*** The data ***

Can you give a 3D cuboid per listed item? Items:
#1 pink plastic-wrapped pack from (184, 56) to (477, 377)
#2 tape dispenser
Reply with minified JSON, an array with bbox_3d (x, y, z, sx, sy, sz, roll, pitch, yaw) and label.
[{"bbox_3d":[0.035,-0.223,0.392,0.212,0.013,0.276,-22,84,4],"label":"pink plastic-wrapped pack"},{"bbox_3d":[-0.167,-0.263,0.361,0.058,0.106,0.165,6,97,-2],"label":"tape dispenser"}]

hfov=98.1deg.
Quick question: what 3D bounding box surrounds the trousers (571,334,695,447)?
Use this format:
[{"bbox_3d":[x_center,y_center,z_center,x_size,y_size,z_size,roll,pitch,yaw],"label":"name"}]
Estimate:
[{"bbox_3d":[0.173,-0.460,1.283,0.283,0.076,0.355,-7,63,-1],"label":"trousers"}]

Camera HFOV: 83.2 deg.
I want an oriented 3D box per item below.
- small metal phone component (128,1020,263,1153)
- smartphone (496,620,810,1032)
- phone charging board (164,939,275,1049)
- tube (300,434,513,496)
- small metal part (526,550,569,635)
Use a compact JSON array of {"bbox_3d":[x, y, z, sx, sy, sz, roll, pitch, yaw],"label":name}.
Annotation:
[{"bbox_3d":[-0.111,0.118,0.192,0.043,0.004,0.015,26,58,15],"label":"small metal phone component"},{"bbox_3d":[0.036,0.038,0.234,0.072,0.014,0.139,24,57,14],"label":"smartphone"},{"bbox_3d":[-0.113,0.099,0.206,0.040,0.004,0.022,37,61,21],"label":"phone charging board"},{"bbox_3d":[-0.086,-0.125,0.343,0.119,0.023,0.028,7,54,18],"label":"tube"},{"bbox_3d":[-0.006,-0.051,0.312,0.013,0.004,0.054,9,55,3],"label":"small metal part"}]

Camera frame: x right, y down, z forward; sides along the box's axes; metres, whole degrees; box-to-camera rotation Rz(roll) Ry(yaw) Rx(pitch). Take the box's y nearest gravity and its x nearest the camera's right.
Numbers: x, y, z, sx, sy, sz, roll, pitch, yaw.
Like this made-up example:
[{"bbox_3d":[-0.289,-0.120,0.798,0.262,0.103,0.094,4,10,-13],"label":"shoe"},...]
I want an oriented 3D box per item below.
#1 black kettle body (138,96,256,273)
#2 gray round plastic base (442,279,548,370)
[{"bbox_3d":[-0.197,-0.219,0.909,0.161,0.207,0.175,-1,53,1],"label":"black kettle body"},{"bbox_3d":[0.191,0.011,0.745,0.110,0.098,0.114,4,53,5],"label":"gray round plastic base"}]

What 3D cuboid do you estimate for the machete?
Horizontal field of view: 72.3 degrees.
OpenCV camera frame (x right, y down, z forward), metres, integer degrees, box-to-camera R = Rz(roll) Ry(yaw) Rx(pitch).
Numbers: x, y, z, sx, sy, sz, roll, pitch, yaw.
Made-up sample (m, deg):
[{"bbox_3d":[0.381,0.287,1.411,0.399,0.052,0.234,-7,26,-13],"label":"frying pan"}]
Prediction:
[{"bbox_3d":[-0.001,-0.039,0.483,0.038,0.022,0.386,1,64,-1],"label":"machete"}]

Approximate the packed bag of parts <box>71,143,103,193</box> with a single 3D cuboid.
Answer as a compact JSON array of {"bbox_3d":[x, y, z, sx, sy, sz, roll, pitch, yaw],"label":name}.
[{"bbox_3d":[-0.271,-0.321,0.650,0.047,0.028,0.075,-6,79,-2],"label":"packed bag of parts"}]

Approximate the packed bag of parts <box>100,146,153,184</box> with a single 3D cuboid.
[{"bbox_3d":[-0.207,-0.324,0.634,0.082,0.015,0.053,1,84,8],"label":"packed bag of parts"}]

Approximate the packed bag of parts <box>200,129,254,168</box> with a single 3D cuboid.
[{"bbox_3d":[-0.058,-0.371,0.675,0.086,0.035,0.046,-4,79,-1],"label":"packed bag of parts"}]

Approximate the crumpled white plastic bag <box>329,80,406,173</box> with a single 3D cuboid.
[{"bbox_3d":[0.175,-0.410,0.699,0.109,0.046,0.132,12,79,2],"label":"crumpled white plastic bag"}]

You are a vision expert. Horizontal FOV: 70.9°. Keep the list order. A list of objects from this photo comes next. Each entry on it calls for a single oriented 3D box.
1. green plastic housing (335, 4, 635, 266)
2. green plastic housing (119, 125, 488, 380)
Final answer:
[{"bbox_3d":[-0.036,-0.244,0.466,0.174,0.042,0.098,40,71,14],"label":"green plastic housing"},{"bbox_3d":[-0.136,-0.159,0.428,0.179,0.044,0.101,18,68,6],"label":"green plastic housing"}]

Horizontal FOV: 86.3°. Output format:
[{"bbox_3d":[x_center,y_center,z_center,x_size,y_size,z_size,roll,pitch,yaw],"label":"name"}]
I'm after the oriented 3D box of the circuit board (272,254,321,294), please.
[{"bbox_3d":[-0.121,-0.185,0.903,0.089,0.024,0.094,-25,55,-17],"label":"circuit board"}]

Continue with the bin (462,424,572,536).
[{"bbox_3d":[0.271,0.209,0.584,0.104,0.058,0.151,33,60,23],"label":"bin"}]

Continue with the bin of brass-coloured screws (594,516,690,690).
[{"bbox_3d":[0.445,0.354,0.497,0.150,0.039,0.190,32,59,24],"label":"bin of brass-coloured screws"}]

*** End of The data ***

--- Your goal ---
Output all records verbatim.

--- Response to the task ---
Can you give a 3D cuboid per listed item? Items:
#1 pink plastic-wrapped pack from (184, 56) to (477, 377)
#2 tape dispenser
Reply with minified JSON, an array with bbox_3d (x, y, z, sx, sy, sz, roll, pitch, yaw) and label.
[{"bbox_3d":[0.035,-0.223,0.392,0.212,0.013,0.276,-22,84,4],"label":"pink plastic-wrapped pack"},{"bbox_3d":[-0.167,-0.263,0.361,0.058,0.106,0.165,6,97,-2],"label":"tape dispenser"}]

hfov=98.1deg.
Quick question: what 3D bounding box surrounds the trousers (571,334,695,447)?
Use this format:
[{"bbox_3d":[x_center,y_center,z_center,x_size,y_size,z_size,roll,pitch,yaw],"label":"name"}]
Estimate:
[{"bbox_3d":[0.173,-0.460,1.283,0.283,0.076,0.355,-7,63,-1],"label":"trousers"}]

Camera HFOV: 83.2 deg.
I want an oriented 3D box per item below.
- small metal phone component (128,1020,263,1153)
- smartphone (496,620,810,1032)
- phone charging board (164,939,275,1049)
- tube (300,434,513,496)
- small metal part (526,550,569,635)
Use a compact JSON array of {"bbox_3d":[x, y, z, sx, sy, sz, roll, pitch, yaw],"label":name}.
Annotation:
[{"bbox_3d":[-0.111,0.118,0.192,0.043,0.004,0.015,26,58,15],"label":"small metal phone component"},{"bbox_3d":[0.036,0.038,0.234,0.072,0.014,0.139,24,57,14],"label":"smartphone"},{"bbox_3d":[-0.113,0.099,0.206,0.040,0.004,0.022,37,61,21],"label":"phone charging board"},{"bbox_3d":[-0.086,-0.125,0.343,0.119,0.023,0.028,7,54,18],"label":"tube"},{"bbox_3d":[-0.006,-0.051,0.312,0.013,0.004,0.054,9,55,3],"label":"small metal part"}]

Camera frame: x right, y down, z forward; sides along the box's axes; metres, whole degrees; box-to-camera rotation Rz(roll) Ry(yaw) Rx(pitch). Take the box's y nearest gravity and its x nearest the camera's right.
Numbers: x, y, z, sx, sy, sz, roll, pitch, yaw.
Like this made-up example:
[{"bbox_3d":[-0.289,-0.120,0.798,0.262,0.103,0.094,4,10,-13],"label":"shoe"},...]
I want an oriented 3D box per item below.
#1 black kettle body (138,96,256,273)
#2 gray round plastic base (442,279,548,370)
[{"bbox_3d":[-0.197,-0.219,0.909,0.161,0.207,0.175,-1,53,1],"label":"black kettle body"},{"bbox_3d":[0.191,0.011,0.745,0.110,0.098,0.114,4,53,5],"label":"gray round plastic base"}]

What 3D cuboid do you estimate for the machete?
Horizontal field of view: 72.3 degrees.
OpenCV camera frame (x right, y down, z forward), metres, integer degrees, box-to-camera R = Rz(roll) Ry(yaw) Rx(pitch).
Numbers: x, y, z, sx, sy, sz, roll, pitch, yaw.
Made-up sample (m, deg):
[{"bbox_3d":[0.381,0.287,1.411,0.399,0.052,0.234,-7,26,-13],"label":"frying pan"}]
Prediction:
[{"bbox_3d":[-0.001,-0.039,0.483,0.038,0.022,0.386,1,64,-1],"label":"machete"}]

Approximate the packed bag of parts <box>71,143,103,193</box> with a single 3D cuboid.
Answer as a compact JSON array of {"bbox_3d":[x, y, z, sx, sy, sz, roll, pitch, yaw],"label":name}.
[{"bbox_3d":[-0.271,-0.321,0.650,0.047,0.028,0.075,-6,79,-2],"label":"packed bag of parts"}]

Approximate the packed bag of parts <box>100,146,153,184</box> with a single 3D cuboid.
[{"bbox_3d":[-0.207,-0.324,0.634,0.082,0.015,0.053,1,84,8],"label":"packed bag of parts"}]

Approximate the packed bag of parts <box>200,129,254,168</box> with a single 3D cuboid.
[{"bbox_3d":[-0.058,-0.371,0.675,0.086,0.035,0.046,-4,79,-1],"label":"packed bag of parts"}]

Approximate the crumpled white plastic bag <box>329,80,406,173</box> with a single 3D cuboid.
[{"bbox_3d":[0.175,-0.410,0.699,0.109,0.046,0.132,12,79,2],"label":"crumpled white plastic bag"}]

You are a vision expert. Horizontal FOV: 70.9°. Keep the list order. A list of objects from this photo comes next. Each entry on it calls for a single oriented 3D box.
1. green plastic housing (335, 4, 635, 266)
2. green plastic housing (119, 125, 488, 380)
Final answer:
[{"bbox_3d":[-0.036,-0.244,0.466,0.174,0.042,0.098,40,71,14],"label":"green plastic housing"},{"bbox_3d":[-0.136,-0.159,0.428,0.179,0.044,0.101,18,68,6],"label":"green plastic housing"}]

Horizontal FOV: 86.3°. Output format:
[{"bbox_3d":[x_center,y_center,z_center,x_size,y_size,z_size,roll,pitch,yaw],"label":"name"}]
I'm after the oriented 3D box of the circuit board (272,254,321,294), please.
[{"bbox_3d":[-0.121,-0.185,0.903,0.089,0.024,0.094,-25,55,-17],"label":"circuit board"}]

Continue with the bin (462,424,572,536).
[{"bbox_3d":[0.271,0.209,0.584,0.104,0.058,0.151,33,60,23],"label":"bin"}]

Continue with the bin of brass-coloured screws (594,516,690,690).
[{"bbox_3d":[0.445,0.354,0.497,0.150,0.039,0.190,32,59,24],"label":"bin of brass-coloured screws"}]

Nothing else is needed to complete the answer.